Başbakan Binali Yıldırım, "Zannediyorum bugün yarın, belki çarşamba belki perşembe Putin'le Sayın Cumhurbaşkanımız arasında bir telefon görüşmesi geçekleşecek. Normalleşme süreci fiilen başlamış oldu. Tek taraflı bir irade değil, Türkiye'nin ortaya koyduğu bu yapıcı tutuma aynı şekilde Rusya Federasyonu başkanından karşılık verildi" dedi.

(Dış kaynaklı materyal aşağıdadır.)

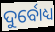
ଦୁର୍ବୋଧ୍ୟ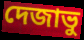
দেজাভু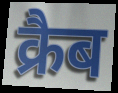
क्रैबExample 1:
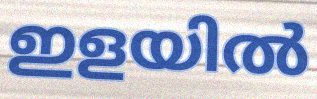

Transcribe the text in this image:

ഇളയിൽ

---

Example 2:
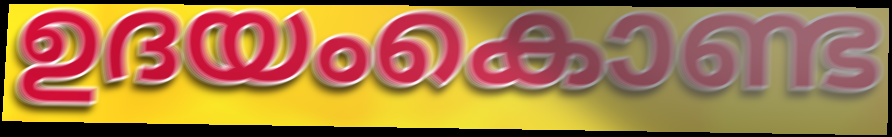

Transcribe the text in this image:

ഉദയംകൊണ്ട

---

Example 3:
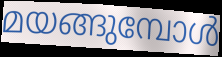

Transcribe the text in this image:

മയങ്ങുമ്പോൾ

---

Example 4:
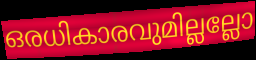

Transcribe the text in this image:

ഒരധികാരവുമില്ലല്ലോ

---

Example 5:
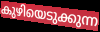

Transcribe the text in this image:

കുഴിയെടുക്കുന്നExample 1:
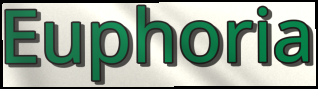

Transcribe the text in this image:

Euphoria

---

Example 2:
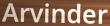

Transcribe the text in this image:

Arvinder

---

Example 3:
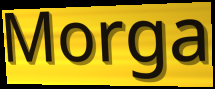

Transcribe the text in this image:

Morga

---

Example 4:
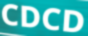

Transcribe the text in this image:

CDCD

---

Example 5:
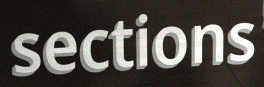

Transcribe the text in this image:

sections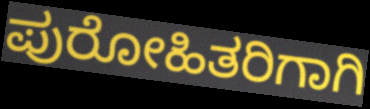
ಪುರೋಹಿತರಿಗಾಗಿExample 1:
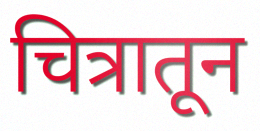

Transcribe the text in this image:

चित्रातून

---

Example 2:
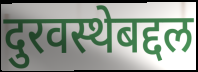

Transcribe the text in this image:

दुरवस्थेबद्दल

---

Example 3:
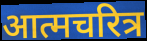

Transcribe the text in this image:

आत्मचरित्र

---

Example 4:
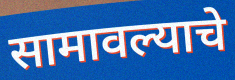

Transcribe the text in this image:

सामावल्याचे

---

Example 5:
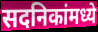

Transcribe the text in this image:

सदनिकांमध्ये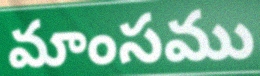
మాంసము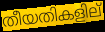
തീയതികളില്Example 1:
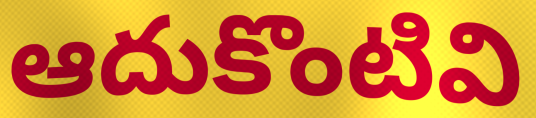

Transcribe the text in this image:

ఆదుకొంటివి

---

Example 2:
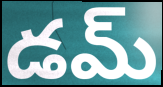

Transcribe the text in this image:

డమ్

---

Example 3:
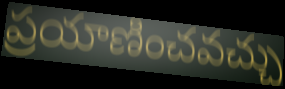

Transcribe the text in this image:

ప్రయాణించవచ్చు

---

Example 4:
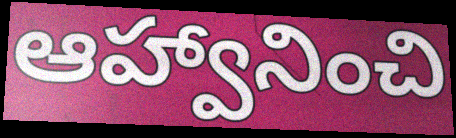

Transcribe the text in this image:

ఆహ్వానించి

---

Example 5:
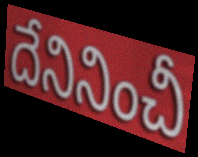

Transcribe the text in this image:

దేనినించీ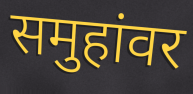
समुहांवर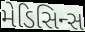
મેડિસિન્સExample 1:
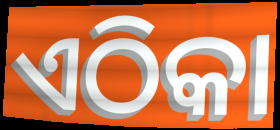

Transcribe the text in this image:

ଏଠିକା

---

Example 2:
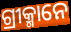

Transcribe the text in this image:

ଗ୍ରୀକ୍ମାନେ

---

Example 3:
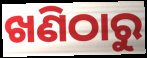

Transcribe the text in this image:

ଖଣିଠାରୁ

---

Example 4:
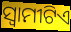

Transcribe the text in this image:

ସ୍ୱାମୀଟିଏ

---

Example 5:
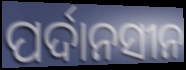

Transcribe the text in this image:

ପର୍ଦାନସୀନ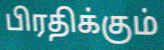
பிரதிக்கும்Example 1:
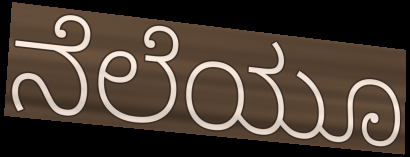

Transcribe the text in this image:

ನೆಲೆಯೂ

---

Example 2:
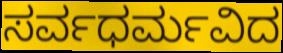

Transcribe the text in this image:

ಸರ್ವಧರ್ಮವಿದ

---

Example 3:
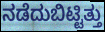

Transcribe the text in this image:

ನಡೆದುಬಿಟ್ಟಿತ್ತು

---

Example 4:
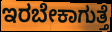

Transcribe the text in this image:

ಇರಬೇಕಾಗುತ್ತೆ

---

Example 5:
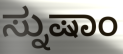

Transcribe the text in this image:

ಸ್ನುಷಾಂ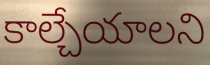
కాల్చేయాలనిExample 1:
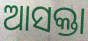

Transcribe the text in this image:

ଆସକ୍ତା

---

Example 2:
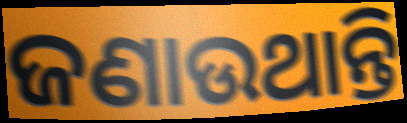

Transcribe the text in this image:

ଜଣାଉଥାନ୍ତି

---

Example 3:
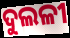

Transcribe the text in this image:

ଦୁଲଳୀ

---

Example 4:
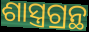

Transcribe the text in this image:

ଶାସ୍ତ୍ରଗ୍ରନ୍ଥ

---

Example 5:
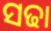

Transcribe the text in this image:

ସଢା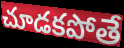
చూడకపోతే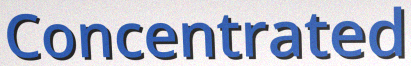
Concentrated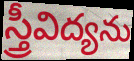
స్త్రీవిద్యను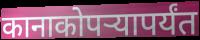
कानाकोपऱ्यापर्यंत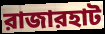
রাজারহাটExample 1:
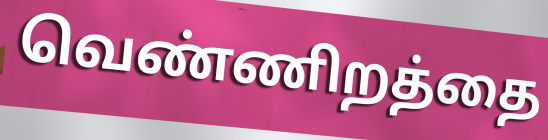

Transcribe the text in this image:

வெண்ணிறத்தை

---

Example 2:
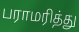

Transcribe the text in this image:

பராமரித்து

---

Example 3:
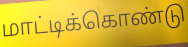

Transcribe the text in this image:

மாட்டிக்கொண்டு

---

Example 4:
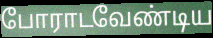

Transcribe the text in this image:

போராடவேண்டிய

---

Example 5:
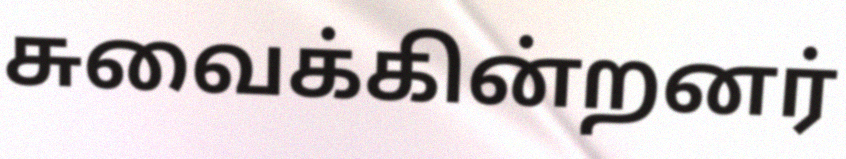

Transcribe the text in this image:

சுவைக்கின்றனர்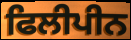
ਫਿਲੀਪੀਨ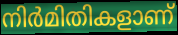
നിർമിതികളാണ്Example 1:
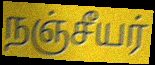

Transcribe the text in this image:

நஞ்சீயர்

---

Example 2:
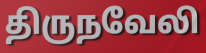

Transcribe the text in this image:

திருநவேலி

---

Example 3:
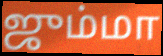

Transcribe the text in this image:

ஜும்மா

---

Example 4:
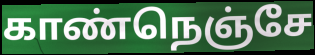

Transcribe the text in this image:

காண்நெஞ்சே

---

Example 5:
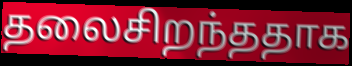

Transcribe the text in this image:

தலைசிறந்ததாக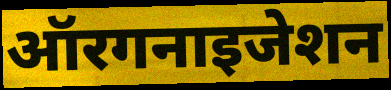
ऑरगनाइजेशनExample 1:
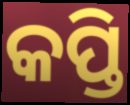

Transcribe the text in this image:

କପ୍ତି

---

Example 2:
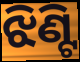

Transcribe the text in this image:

ଝିଣ୍ଟି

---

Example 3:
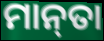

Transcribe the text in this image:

ମାନ୍‌ତା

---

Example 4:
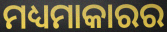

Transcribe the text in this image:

ମଧ୍ୟମାକାରର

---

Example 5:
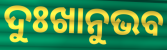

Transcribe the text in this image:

ଦୁଃଖାନୁଭବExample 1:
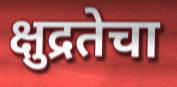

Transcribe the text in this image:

क्षुद्रतेचा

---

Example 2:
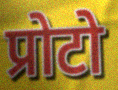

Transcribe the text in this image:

प्रोटो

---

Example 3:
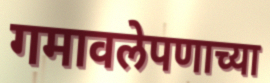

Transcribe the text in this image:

गमावलेपणाच्या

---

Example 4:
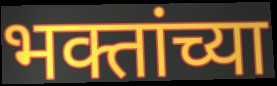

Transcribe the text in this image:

भक्तांच्या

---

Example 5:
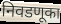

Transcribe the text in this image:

निवडणूका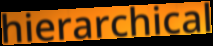
hierarchicalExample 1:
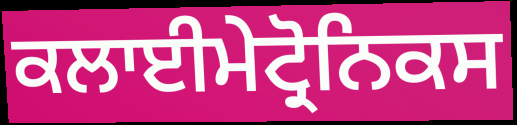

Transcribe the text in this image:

ਕਲਾਈਮੇਟ੍ਰੋਨਿਕਸ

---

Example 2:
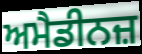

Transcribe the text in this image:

ਅਮੈਡੀਨਜ਼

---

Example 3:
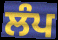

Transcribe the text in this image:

ਲੰਪ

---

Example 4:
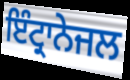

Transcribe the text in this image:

ਇੰਟ੍ਰਾਨੇਜਲ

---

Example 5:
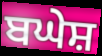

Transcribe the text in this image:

ਬਘੇਸ਼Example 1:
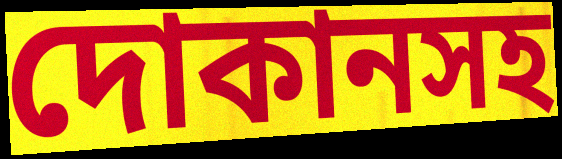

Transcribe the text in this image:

দোকানসহ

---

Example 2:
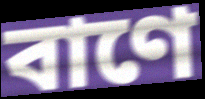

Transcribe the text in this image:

বাণে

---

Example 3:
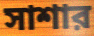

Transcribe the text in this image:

সাশার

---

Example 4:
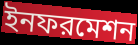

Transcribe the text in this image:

ইনফরমেশন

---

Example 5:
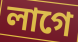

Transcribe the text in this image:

লাগেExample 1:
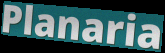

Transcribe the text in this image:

Planaria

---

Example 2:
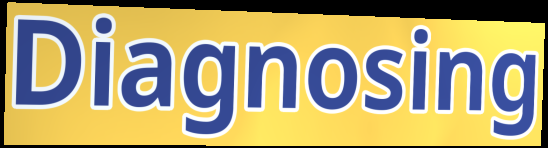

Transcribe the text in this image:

Diagnosing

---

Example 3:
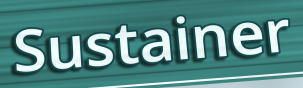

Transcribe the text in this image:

Sustainer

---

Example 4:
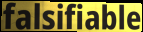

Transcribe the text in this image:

falsifiable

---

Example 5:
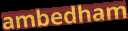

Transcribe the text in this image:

ambedham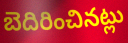
బెదిరించినట్లు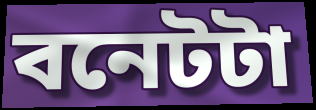
বনেটটা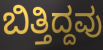
ಬಿತ್ತಿದ್ದವು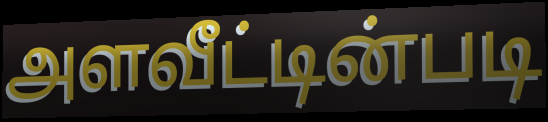
அளவீட்டின்படிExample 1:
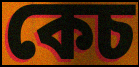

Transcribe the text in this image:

কেচ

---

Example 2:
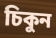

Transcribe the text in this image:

চিকুন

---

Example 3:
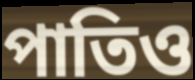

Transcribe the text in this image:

পাতিও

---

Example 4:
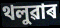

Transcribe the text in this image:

থলুৱাৰ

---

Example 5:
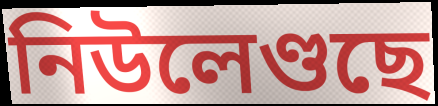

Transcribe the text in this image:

নিউলেণ্ডছে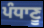
ਪੰਧਾਣੂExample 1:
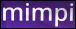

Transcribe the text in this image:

mimpi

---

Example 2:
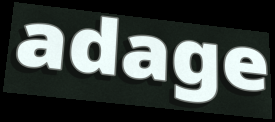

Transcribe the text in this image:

adage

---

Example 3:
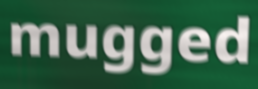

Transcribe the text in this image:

mugged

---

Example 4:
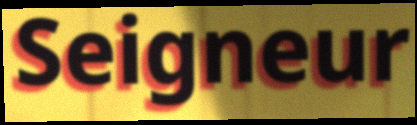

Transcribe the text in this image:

Seigneur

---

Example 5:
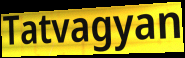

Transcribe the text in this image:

Tatvagyan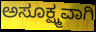
ಅಸೂಕ್ಷ್ಮವಾಗಿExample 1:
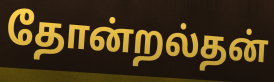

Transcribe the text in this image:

தோன்றல்தன்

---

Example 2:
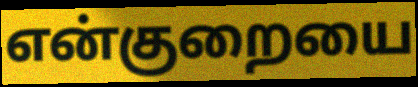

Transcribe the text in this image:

என்குறையை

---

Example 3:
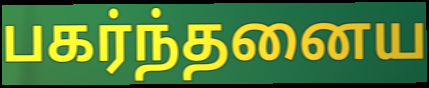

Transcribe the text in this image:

பகர்ந்தனைய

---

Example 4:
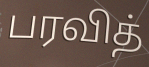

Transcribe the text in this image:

பரவித்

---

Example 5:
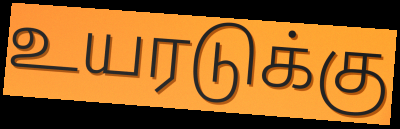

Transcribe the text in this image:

உயரடுக்குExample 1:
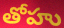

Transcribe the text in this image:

తోహు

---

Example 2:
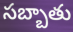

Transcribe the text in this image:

సబ్బాతు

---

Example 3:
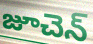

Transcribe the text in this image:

జూచెన్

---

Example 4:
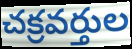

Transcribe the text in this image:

చక్రవర్తుల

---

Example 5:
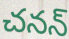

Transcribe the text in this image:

చనన్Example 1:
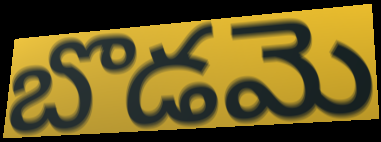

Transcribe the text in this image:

బొడమె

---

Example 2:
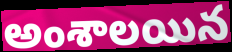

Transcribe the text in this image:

అంశాలయిన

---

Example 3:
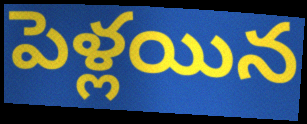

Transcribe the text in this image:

పెళ్లయిన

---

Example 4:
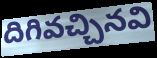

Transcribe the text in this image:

దిగివచ్చినవి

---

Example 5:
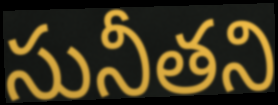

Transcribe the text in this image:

సునీతనిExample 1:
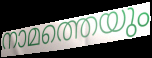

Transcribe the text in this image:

നാമത്തെയും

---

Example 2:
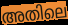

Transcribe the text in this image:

അതിലെ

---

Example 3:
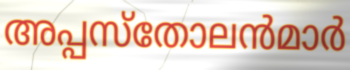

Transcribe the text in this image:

അപ്പസ്തോലൻമാർ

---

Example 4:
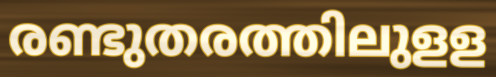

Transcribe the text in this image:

രണ്ടുതരത്തിലുളള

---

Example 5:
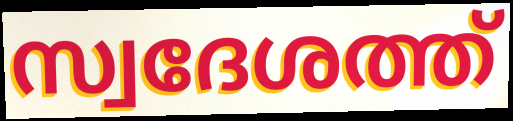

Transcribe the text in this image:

സ്വദേശത്ത്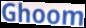
Ghoom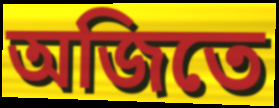
অজিতেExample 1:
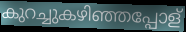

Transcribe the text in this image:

കുറച്ചുകഴിഞ്ഞപ്പോള്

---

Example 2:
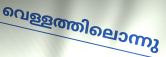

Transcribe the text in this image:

വെള്ളത്തിലൊന്നു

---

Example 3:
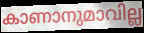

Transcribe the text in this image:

കാണാനുമാവില്ല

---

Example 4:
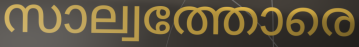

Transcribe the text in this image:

Başbakan Binali Yıldırım, TRT Haber ekranlarında yayınlanan bir programda gündeme ilişkin önemli açıklamalarda bulundu. Türkiye- İsrail ilişkilerinde gelinen son noktaya değinen Yıldırm, "İsrail'le ilgili açıklama yaptık. Aynı şekilde İsrail'den de başbakan eş zamanlı olarak açıklama yaptı. İsrail'le ilgili geldiğimiz nokta bir mutabakattır. 31 Mayıs 2010'da insani yardım amaçlı değişik ülkeden insanlara yardım taşıyan Mavi Marmara Gemisi'ne yapılan baskın sonucu maalesef 10 vatandaşımız şehit oldu. Allahtan rahmet diliyorum. Allah mekanlarını cennet eylesin. Onun üzerine bütün ilişkiler donduruldu, askıya alındı, uzun süre de devam etti. Daha sonra İsrail biliyorsunuz resmen başbakanı cumhurbaşkanımızdan özür diledi. Arkasından da görülmeler devam etti. İki konu vardı, bunlardan bir tanesi Filistin, Gazze, Batı Şeria üzerindeki ambargolar, tecrit, bunların ortadan kalkması. O şartlarda yaşam mücadelesi veren insanların temel ihtiyaçların karşılanması. Bu epey zaman aldı. Diğer bir madde de tazminat konusuydu. Orada da anlaşmaya varıldı ama bu noktaya gelmemizdeki en önemli engel, Filistin'e uygulanan ambargo ve tecrit meselesiydi. Bu görüşmelerde nihayet mutabakatlar sona erdi. Gazze bölgesinde özellikle altyapı, elektrik gibi temel ihtiyaçlar giderilecek. Ayrıca hastane yapıldı onun tamamlanıp açılması sağlanacak. Eğitimle ilgili okullarla ilgili gerekli çalışmalar tamamlanacak. Ayrıca Batı Şeria bölgesinde bir organize sanayi bölgesi kurulacak. Yani kısacası Gazze'de, Batı Şeia'da kısıtlı şartlar ve ambargo altında yaşayan Filistinlilerin tekrar hayata dönme ve normalleşmesini bu mutabakatla büyük ölçüde sağlamış bulunuyoruz" diye konuştu.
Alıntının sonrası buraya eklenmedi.